ОТРЫВОК ТЕКСТА –
Многие русские и даже чеченцы, лояльные к наступающей группе войск, были арестованы и взяты в заложники с той целью, чтобы полностью гарантировать беспрепятственное передвижение дудаевских войск по городу и использовать заложников в качестве «живого щита».
В каждом квартале располагалась достаточно сильная группа боевиков, вооруженных стрелковым и противотанковым оружием и размещенных на 2-3 этажах почти каждого дома в количестве примерно по 10 человек на дом. Помимо тотальной мобилизации самих чеченцев (Дудаев потребовал от каждого тейпа выделить не менее 50 лучших бойцов для доукомплектования своих войск), группировка боевиков, оборонявшая Грозный, была усилена за счет наемников из Украины, стран Прибалтики, Абхазии, Турции, арабских государств и так далее.
На стратегически важных направлениях были оборудованы позиции для гаубиц Д-30, допускающие ведение огня прямой наводкой, на которых круглосуточно дежурили расчеты. Танки, БТР и БМП были большей частью замаскированы, вкопаны в землю и приспособлены для ведения огня прямой наводкой, а оставшиеся — использованы в качестве мобильного бронированного кулака для переброски на угрожающие направления.

ИСХОДНЫЕ ДАННЫЕ –
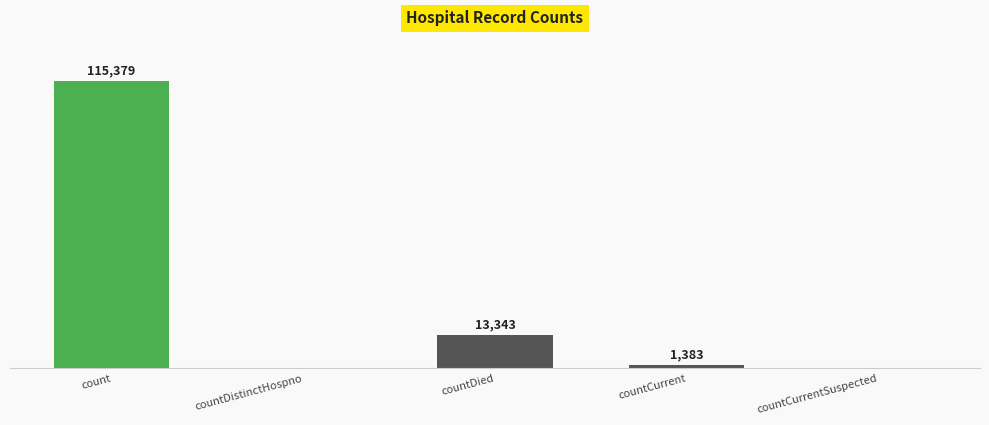

Which category has the highest value across all series?

count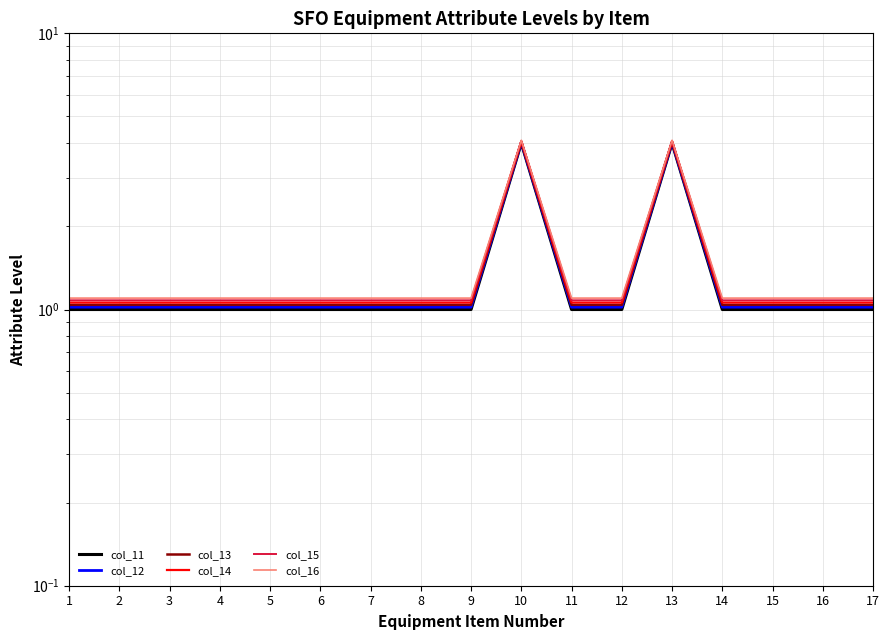

Rank the series by their average value, from highest to lowest.

col_16, col_15, col_14, col_13, col_12, col_11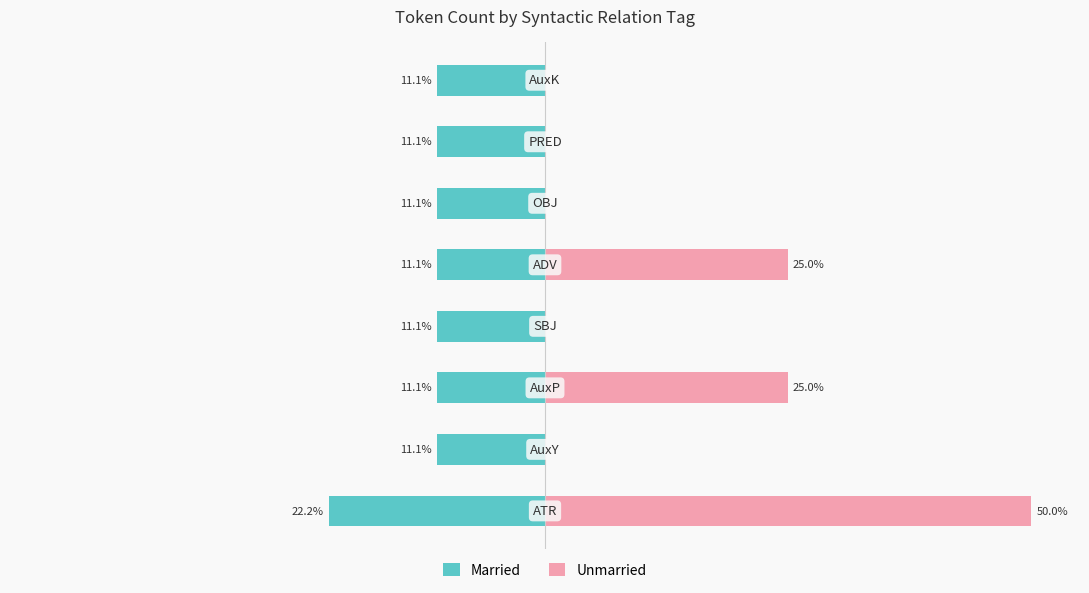

What is the difference between the Unmarried values at 1 and 4?

25.0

ЧТО СДЕЛАТЬ –
Допишите продолжение отрывка об обороне Грозного, начав сразу после его последнего предложения. Записи здесь не понадобятся.

ГОТОВЫЙ ОТВЕТ –
Так, только с северо-запада, в месте одного из основных ударов атакующих войск, их встречали 12 мощных опорных пунктов, которые оборонялись 2 тысячами боевиков, бронетехникой, противотанковыми орудиями, минометами и так далее. На северо-востоке наступающих поджидали еще 2 тысячи боевиков в 8 опорных пунктах с тем же вооружением. Всего в гарнизоне Грозного было более 11 тысяч «регулярных» боевиков, не считая местных «ополченцев», более 35 танков, 40 БТР и БМП, более 100 орудий и минометов, около 20 зенитных установок, не считая ручного зенитного оружия, почти 500 ПТУРСов, не считая тысяч ручных противотанковых гранатометов вместе с хорошо подготовленными гранатометчиками.
Им противостояла поредевшая в ходе выдвижения к Грозному группировка российских войск, насчитывавшая всего 12 тысяч человек (еще около 3 тысяч оставались в резерве), 200 танков, чуть больше 500 единиц легкой бронетехники, 200 орудий и минометов. Таким образом, реальное преимущество Российская армия имела только в бронетехнике. При этом дудаевцы достаточно быстро позаботились о том, чтобы это преимущество ликвидировать. Осуществлявший общее руководство штурмом министр обороны Павел Грачев предпочитал делать это из Моздока, где он расположился со своей «оперативной группой».
«ХОТЕЛИ В ГРОЗНОМ ВСТРЕТИТЬ НОВЫЙ ГОД...»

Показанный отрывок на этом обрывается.